Frauen zwischen Revuetheater, Zweitem Weltkrieg und Nachkriegszeit
Bewertet mit 4.5 Sternen
Vivian Morris hat Angela vor 40 Jahren ein Brautkleid genäht. Als Vivian fast 90 ist, bittet Angela sie um die Geschichte, wie sie überhaupt Angelas Vater kennengelernt hat. In ihrem Alter hat Vivian längst keine Gesprächspartner mehr und holt nun weit aus, wie es dazu kam, dass sie in den 40ern des vorigen Jahrhunderts samt der Nähmaschine ihrer Großmutter Morris zu Tante Peg nach New York ging. Vivian war als College-Abbrecherin das Schwarze Schaf einer angesehenen Familie und ihr Umzug nach New York eher eine Verbannung. Tante Peg betrieb ein Revue-Theater, in dem sie mit dem gesamten Ensemble unter einem Dach lebte. Außer dem Bühnentischler und dem Pianisten muss das ein reiner Frauenhaushalt gewesen sein, in dem Exmann Billy ein separates Appartement unterhielt. Nach einer auch beruflich schwierigen Beziehung zu Billy lebte Peg nun mit Olive zusammen, Sekretärin und Geliebter in einer Person. Vivian, das Landei, entpuppt sich zwischen Pailletten und Blattgold als die richtige Frau am richtigen Ort. Sie kann nicht nur nähen, sondern aus jedem getragenen Kleidungsstück ein Kostüm zaubern. Wo Revue-Girls keine „Kostümdirektorin“ haben, sondern selbst schneidern müssen, macht sie sich damit unersetzlich. In dem großen Haushalt wird Geld immer knapp sein, egal wie erfolgreich Pegs Revuen laufen werden, und Olive wird deshalb wie eine Mischung aus Eleanor Roosevelt und einer Gouvernante ihre schützende Hand über den „Mädels“ haben müssen.
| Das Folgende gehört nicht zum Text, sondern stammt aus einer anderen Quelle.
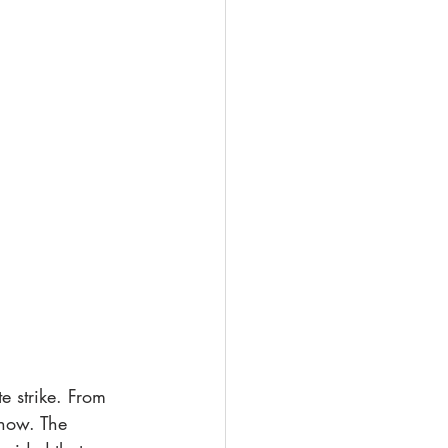
 strike. From 
show. The 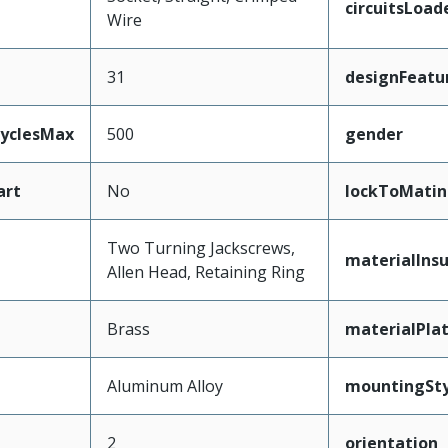
circuitsLoad
Wire
31
designFeatu
CyclesMax
500
gender
art
No
lockToMatin
Two Turning Jackscrews,
materialInsu
Allen Head, Retaining Ring
Brass
materialPla
Aluminum Alloy
mountingSty
2
orientation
Offiziell mit Peg als Erziehungsberechtigter stürzt sich Vivan ins New Yorker Leben. Allein schon mit den verschiedenen Lebensentwürfen in Pegs Haushalt vor Augen, die wir heute Diversität nennen, bringen ihre Beobachtungen sie ins Grübeln. Es stellten sich bereits damals zeitlose Fragen, wie eine alleinstehende Frau der 40er Jahre beruflich erfolgreich und finanziell unabhängig sein kann, ob andere Frauen Geschäftspartnerinnen oder Rivalinnen sind – und in welchem Verhältnis eine erfolgreiche Geschäftsfrau zu ihren Angestellten steht. Werden sie zu Freundinnen, Geliebten, der Haushälterin? Natürlich geht im New York der Kriegsjahre stets auch um Prostitution, Gewalt und ungeplante Schwangerschaften. Nach 1945 werden mit der Rückkehr der Männer aus dem Krieg verstaubte Rollenbilder wieder hervorgeholt – und für Vivian beginnt ihre Karriere als Schneiderin exklusiver Brautkleider – die Schnittstelle zu Frank und seiner Tochter, der Leserin ihrer Lebenserinnerungen. Angela muss ein geduldiger Mensch sein …
Vivians Lebensbeichte richtet sich in der Ichform direkt an Angela. Die 90-Jährige wirkt im Rückblick gereift und ihre Fähigkeit zur Selbstkritik an ihrem lebenshungrigen, leichtfertigen Ich von damals hat sie mir sehr sympathisch gemacht. Als Figur hinreißend fand ich die anfangs erst 16-jährige Marjorie, Vivians unentbehrliche Stoffhändlerin, auch sie ein Beispiel für einen interessanten Rollenwechsel von der Konkurrentin zur Mentorin.
Zu einer Zeit, in der sich Frauen zwischen Ehe und Beruf zu entscheiden hatten, habe ich Vivians Lebensentwurf als aufmunternden Kompromiss empfunden – und fühlte mich reichlich ernüchtert angesichts der Entwicklung von Frauenrollen in der Nachkriegszeit. Nicht alle angeschnittenen Themen konnten mich so fesseln wie Vivians frühe New Yorker Jahre. Als Rückblick auf Lebensentwürfe von Frauen, die vor genau 100 Jahren geboren wurden, empfehle ich den Roman dennoch gern.